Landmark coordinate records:
________________________________________

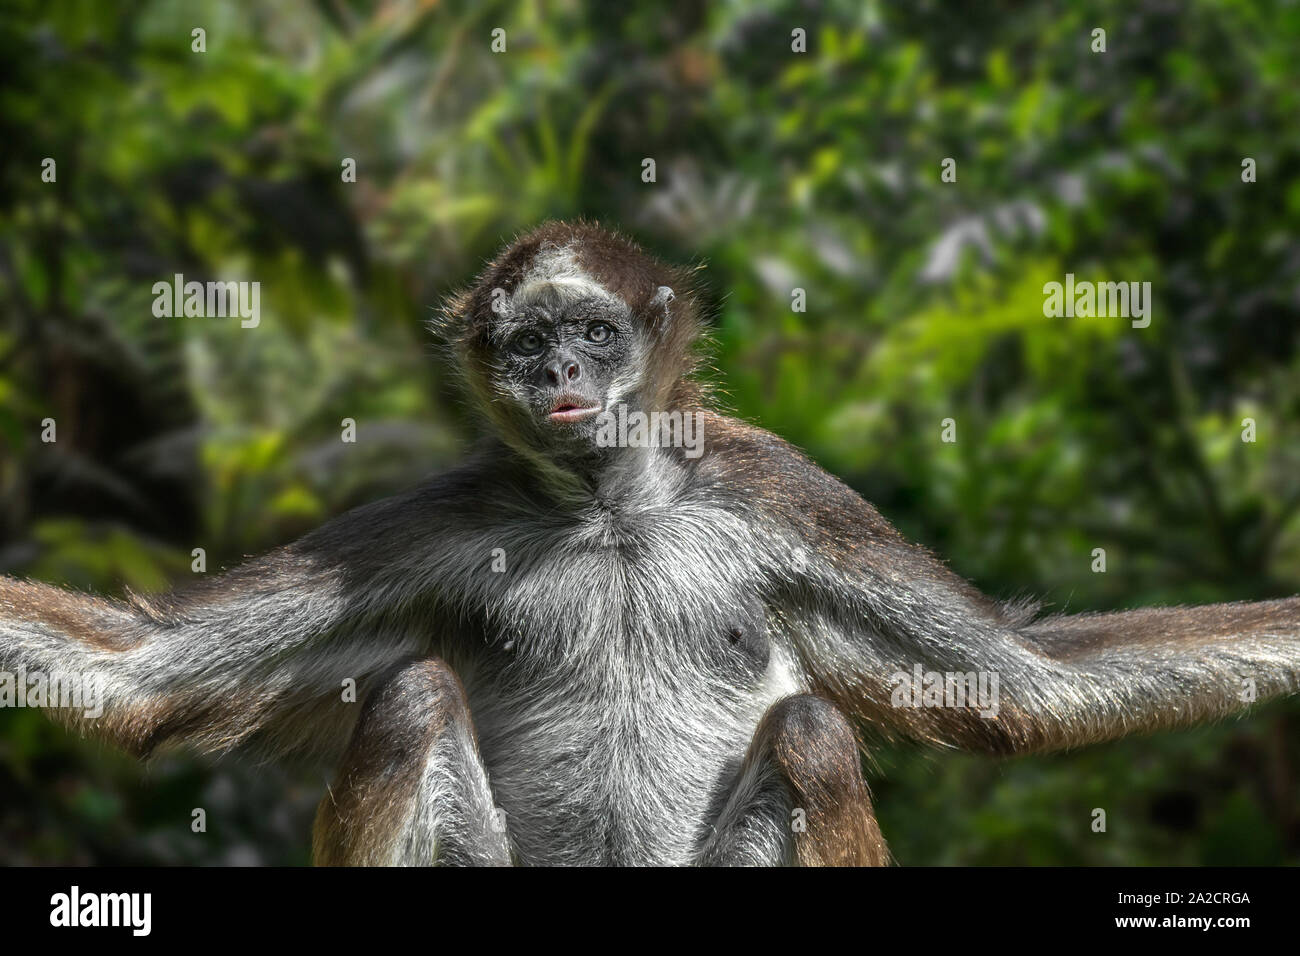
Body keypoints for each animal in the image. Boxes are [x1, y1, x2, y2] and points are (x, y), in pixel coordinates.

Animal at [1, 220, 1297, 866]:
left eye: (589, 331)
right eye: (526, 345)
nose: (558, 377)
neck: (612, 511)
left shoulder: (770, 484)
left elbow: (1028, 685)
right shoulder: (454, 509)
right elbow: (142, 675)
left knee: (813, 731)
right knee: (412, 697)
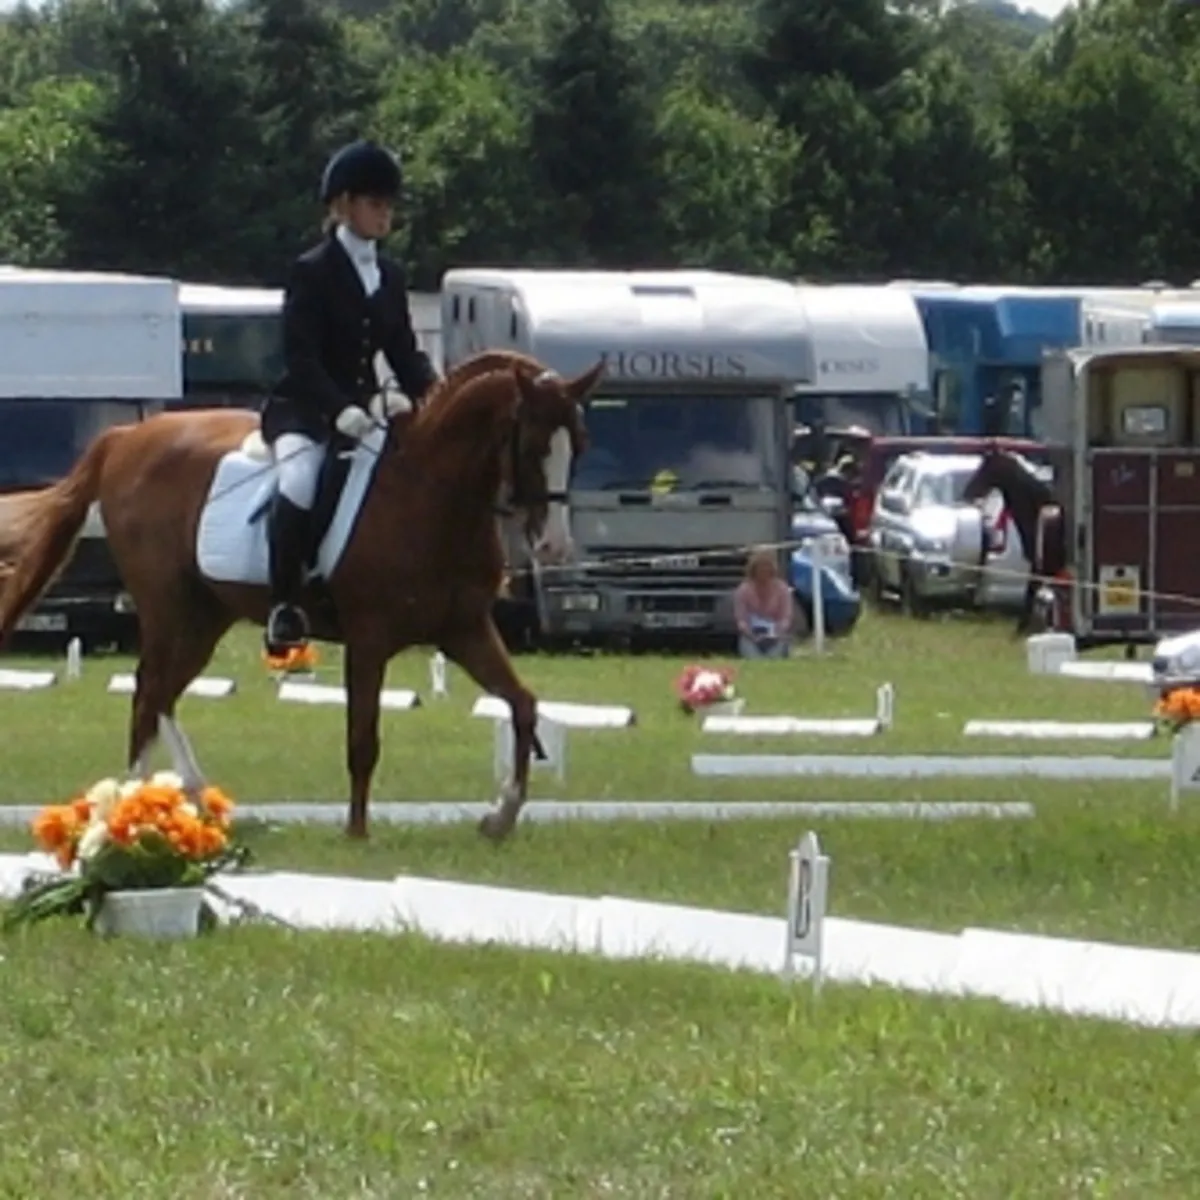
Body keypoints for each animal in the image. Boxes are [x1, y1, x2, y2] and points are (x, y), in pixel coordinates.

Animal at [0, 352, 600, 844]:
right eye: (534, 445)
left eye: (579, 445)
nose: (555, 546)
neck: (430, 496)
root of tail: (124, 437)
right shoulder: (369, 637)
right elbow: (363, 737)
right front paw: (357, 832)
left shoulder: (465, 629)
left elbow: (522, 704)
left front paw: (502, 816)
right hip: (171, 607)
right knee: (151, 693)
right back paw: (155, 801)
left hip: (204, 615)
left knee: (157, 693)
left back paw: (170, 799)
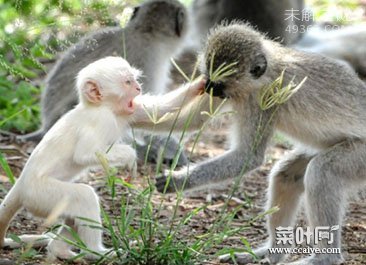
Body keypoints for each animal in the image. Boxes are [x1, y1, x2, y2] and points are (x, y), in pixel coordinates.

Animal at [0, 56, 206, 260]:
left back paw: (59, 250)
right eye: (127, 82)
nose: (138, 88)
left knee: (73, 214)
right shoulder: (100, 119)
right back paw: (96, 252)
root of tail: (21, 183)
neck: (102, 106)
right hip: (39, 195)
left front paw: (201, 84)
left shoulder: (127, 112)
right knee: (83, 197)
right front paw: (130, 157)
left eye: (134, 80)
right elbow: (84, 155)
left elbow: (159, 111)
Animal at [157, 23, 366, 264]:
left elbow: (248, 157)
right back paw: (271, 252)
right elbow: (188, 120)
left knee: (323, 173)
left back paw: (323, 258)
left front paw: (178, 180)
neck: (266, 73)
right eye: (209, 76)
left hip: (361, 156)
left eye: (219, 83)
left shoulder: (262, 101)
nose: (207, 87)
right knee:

________________________________________

Problem to work on: Say how many lines in the data include the string "front", giving the number alone.

Solution to the exercise: 5